In the case of 0.05% nickel, the zinc coating was reduced about 33% on some reactive steels. Because of the cancer causing nature of nickel, I am concerned about its use in hot dip galvanizing. I have been able to match the nickel results on reactive steels without using any nickel by altering the chemistry of the molten zinc.

Back to bismuth--Negatives include high cost, and possible white rust. Positives may include more spangle, and possible better zinc/steel wettability (helps when using bad flux).

Quite recently, three USA galvanizers in the same geographical area had white rust outbreaks. The one with 0.001% aluminum had much less white rust than the other two who had 0.003% aluminum and 0.005% aluminum. Only the 0.005% aluminum case had no bismuth. Thus from these data, too much aluminum may be the greater cause of white rust.

Thank you Geoff, for your comments, especially relating to dross and bismuth. At present I have a trial going on in which the dross to production is 0.44%. Over the years I have considered that any dross/production greater than 0.6% is excessive (except for spin which can be double). Geoff, do you have your dross/production percent number? Do you have these numbers during the time you were using bismuth?
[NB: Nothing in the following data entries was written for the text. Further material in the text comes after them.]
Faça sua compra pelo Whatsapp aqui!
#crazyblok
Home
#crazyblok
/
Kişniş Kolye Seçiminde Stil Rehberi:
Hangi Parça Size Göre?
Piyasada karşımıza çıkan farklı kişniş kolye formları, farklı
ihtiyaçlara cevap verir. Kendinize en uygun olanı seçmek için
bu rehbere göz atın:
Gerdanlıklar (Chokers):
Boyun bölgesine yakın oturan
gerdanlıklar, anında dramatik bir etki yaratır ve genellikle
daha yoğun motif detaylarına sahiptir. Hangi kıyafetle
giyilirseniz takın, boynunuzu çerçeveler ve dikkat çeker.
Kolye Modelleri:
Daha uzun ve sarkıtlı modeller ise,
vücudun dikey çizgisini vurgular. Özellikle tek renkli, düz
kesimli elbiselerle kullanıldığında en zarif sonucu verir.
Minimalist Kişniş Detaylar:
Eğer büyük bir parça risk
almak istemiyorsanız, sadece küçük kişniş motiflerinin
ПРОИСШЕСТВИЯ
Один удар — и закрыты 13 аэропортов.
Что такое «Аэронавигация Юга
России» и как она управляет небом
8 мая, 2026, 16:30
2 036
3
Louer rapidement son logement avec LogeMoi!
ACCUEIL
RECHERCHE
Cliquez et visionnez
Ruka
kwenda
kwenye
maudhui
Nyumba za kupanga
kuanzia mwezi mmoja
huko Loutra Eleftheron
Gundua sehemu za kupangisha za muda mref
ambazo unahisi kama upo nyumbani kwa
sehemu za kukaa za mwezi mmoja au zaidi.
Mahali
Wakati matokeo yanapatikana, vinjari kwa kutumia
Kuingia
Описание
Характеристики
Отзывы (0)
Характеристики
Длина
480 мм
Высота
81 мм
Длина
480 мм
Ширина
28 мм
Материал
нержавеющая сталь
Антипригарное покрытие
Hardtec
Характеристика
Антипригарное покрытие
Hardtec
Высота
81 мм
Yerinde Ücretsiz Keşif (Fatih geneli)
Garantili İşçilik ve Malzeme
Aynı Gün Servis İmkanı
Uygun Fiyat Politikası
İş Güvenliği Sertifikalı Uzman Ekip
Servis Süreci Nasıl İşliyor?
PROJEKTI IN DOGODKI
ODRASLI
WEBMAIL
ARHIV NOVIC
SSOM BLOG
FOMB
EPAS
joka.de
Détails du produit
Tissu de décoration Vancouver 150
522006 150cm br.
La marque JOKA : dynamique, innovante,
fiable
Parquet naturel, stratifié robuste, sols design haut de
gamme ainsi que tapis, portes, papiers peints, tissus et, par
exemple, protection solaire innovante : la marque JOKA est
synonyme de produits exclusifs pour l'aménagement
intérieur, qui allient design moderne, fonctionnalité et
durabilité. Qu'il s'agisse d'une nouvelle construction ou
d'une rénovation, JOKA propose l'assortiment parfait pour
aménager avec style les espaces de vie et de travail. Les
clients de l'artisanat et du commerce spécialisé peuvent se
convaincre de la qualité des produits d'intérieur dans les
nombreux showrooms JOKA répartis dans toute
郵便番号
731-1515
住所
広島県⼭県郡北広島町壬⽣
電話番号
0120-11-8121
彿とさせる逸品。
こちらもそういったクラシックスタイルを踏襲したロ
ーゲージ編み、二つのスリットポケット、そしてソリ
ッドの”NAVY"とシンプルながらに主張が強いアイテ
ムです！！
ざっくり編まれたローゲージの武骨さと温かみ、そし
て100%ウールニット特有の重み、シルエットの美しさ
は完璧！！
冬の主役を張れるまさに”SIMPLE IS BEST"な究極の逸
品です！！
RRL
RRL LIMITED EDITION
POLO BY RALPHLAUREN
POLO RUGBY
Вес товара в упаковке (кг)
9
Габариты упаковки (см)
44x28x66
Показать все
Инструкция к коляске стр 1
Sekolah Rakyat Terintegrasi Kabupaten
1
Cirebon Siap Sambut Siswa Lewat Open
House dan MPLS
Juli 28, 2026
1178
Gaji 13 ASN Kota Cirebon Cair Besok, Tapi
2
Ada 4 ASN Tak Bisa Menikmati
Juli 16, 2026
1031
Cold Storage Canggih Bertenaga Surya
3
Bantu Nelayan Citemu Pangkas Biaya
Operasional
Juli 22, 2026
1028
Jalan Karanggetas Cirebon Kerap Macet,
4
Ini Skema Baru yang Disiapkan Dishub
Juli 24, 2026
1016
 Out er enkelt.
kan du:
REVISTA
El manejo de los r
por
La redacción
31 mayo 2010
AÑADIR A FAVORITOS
This Friday I go on a consulting trip on which we are building a humidity chamber out of a fish aquarium. I am hopeful to alter the zinc chemistry to reduce or better yet eliminate white rust at the source. We have many experiments planned and I hope to learn as much on this trip as I have in the last few months. One of my goals is a "stay bright" zinc coating.

Yankee Doctor


Dr. Thomas H. Cook
Galvanizing Consultant - Hot Springs, South Dakota, USA

November 28, 2010

A. Sirs:

Just since I last posted, I went to google and did a search for: "Composition, Testing, and Control of Hot Dipt galvanizing Flux" (with the quotation marks). Several "hits" showed up including cracking due to tin in the zinc (which I was aware of). In this European article it is claimed that bismuth also causes cracking of the steel. I need to make a copy of this article and see their results.

I was flattered that the test fluxes were the double salt and quadraflux. Quadraflux is my invention, I feel quite bemused tonight.


Dr. Thomas H. Cook
Galvanizing Consultant - Hot Springs, South Dakota, USA

March 31, 2012 -- this entry appended to this thread by editor in lieu of spawning a duplicative thread

Q. What is bismuth-zinc galvanizing? Is it cheaper than the normal galvanizing process? I think bismuth is only an additive in molten zinc bath; but I am not clear about this process. Kindly explain, if you have info.


Husain Loladia
- ahmedabad,gujarat, India

July 16, 2016 -- this entry appended to this thread by editor in lieu of spawning a duplicative thread

Bismuth can be used instead of lead? What % of bismuth can be used? Is bismuth hazardous?